It may come as a shock, as governments ponder how to tackle climate change, to learn that the world is moving rapidly in the wrong direction.
But BP, one of the world’s six biggest oil and gas companies, says it thinks that, on present trends, emissions of CO2 will be 25% greater within two decades than they are today.
The prediction is published in BP’s Energy Outlook 2035, which it says is its best effort “to describe a ‘most likely’ trajectory of the global energy system”.
Global consumption
Some of the company’s other projections are hardly less startling. It thinks, for instance, that global energy consumption will be 37% greater by 2035 than it is today, with more than half the growth coming from India and China, and virtually all of it from countries that are not members of the OECD − the 34-member group of highly developed countries.

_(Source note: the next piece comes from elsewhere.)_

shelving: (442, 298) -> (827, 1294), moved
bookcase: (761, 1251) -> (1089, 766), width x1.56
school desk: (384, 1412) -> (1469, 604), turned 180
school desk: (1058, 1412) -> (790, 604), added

Global energy intensity − which measures the energy efficiency of a country’s economy − in 2035 is expected to be only half of what it was in 1995, and 36% lower than in 2013.
The lower the energy intensity is, the less it costs to convert energy into wealth. Even so, global energy use per person is projected to increase by 12%, as growing numbers of people demand higher living standards.
Renewables are expected to grow faster than any other energy source, by 6.3% annually. Nuclear power, at 1.8% a year, and hydro-electric power (1.7%) will grow faster than total energy use.